Writing for Granna

We spent Thanksgiving lunch at my grandparents’ house for the first time I could remember since I was a child. For whatever reason, the holidays got celebrated in the days before or after the day marked on the calendar, or my grandparents would stop at our house on the way to see other family, or someone had moved or changed schools and it was easier not to leave town. This year, my mom and I really wanted to spend it further south, so we packed up our respective families (minus the cat) and drove two hours to the Quad Cities.

When I walked in my grandparents’ house, I didn’t remember the narrow galley kitchen being blue. I recognized the blue living room and den, but my mind expected the darker colors from twenty years ago. Both my mom and grandfather tilted their heads when I asked how long the kitchen had been blue. “It was all painted at the same time,” they said. “Granna turned on a light under the cabinet to make it brighter.”

I washed my hands in the kitchen sink and tilted my head to look through the window into the added-on sunroom. I remembered sitting on the couch with my brother and grandfather playing Spyro or Ratchet & Clank on the Playstation. Granna would be fixing sandwiches in the kitchen, or washing dishes, or frying chicken for our picnic supper, and she would lean through the window to tell us we were doing a great job or that food was ready. We would lean forward and wave, and sometimes I ran to the sink to imagine what the window looked like from Granna’s view.

Despite feeling like I was straddled two decades in a single moment, my brother and I laughed at the ceiling fan chain hitting us in our foreheads. We had been so proud to grow tall enough to reach it with the tops of our heads, and now we had to pay serious attention not to whack it when we walked through the middle of the room.

We finally all settled in front of the tv to drift off in a turkey-induced dream or zone out to the random and somewhat confusing movie on the screen. Granna sat at the dining room table and asked me across the room how my writing was going. I told her about my blog and how I was working on my book.

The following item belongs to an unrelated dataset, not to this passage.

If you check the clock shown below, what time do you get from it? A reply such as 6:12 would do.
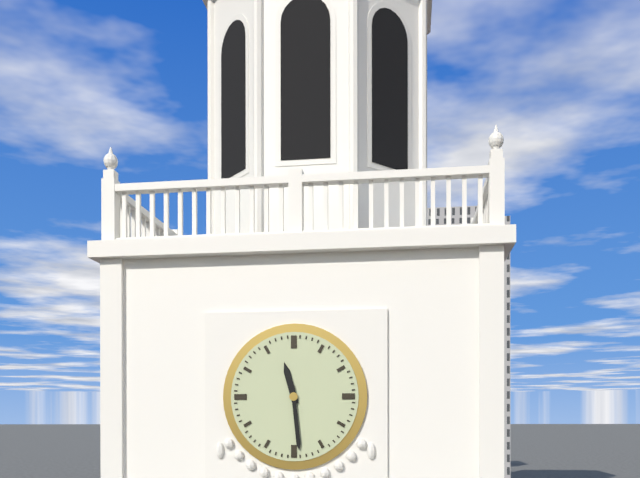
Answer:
11:29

Granna smiled and nodded. “There’s a woman at church who writes books,” she said. I told her I remembered hearing about the author. “What I like about her books is the same thing I like about your writing. Your books aren’t over complicated or deep; I can relax when I read them. I can’t keep up with all those multiple storylines like I used to. I just want books I can relax to.”

Granna then told me the story of her struggles to learn to read in 1st grade and her transformation to a teacher when reading clicked. I nodded; I had heard the story before. More than this story, her earlier comment was circling in my head. I just want to read to relax. I had spent so many hours in college studying literature and feeling sheepish for writing simply that I never realized the reason I wrote that way in the first place. I wrote because I wanted to help people relax, to give them an escape where they could process emotions through catharsis and feel a little more hopeful when they finished.

Before we left, my grandfather ran to a shoe box and pulled out a handmade star ornament. “I want you to have this, an ornament for your first Christmas tree.” I held the slim piece of glass in my hands and felt my heart swell. I knew my grandfather had spent a lot of time choosing the best pieces of glasses and soldering the pieces together. I also knew I would be putting it at the top of my tree when I decorated the day after Thanksgiving.

As I held the ornament in my hands on the drive home, I decided I would no longer feel guilty for not writing complicated literature. I would write well, yes, and use all I knew to make the words true and round and engaging. But my Granna needed stories she could relax to, and so did someone else’s Granna or Meemaw or Grandma. I couldn’t fail these ladies who poured their hearts into teaching children to love reading, who still devoured books to cope, who read to keep their minds sharp. I love them too much not to write for them.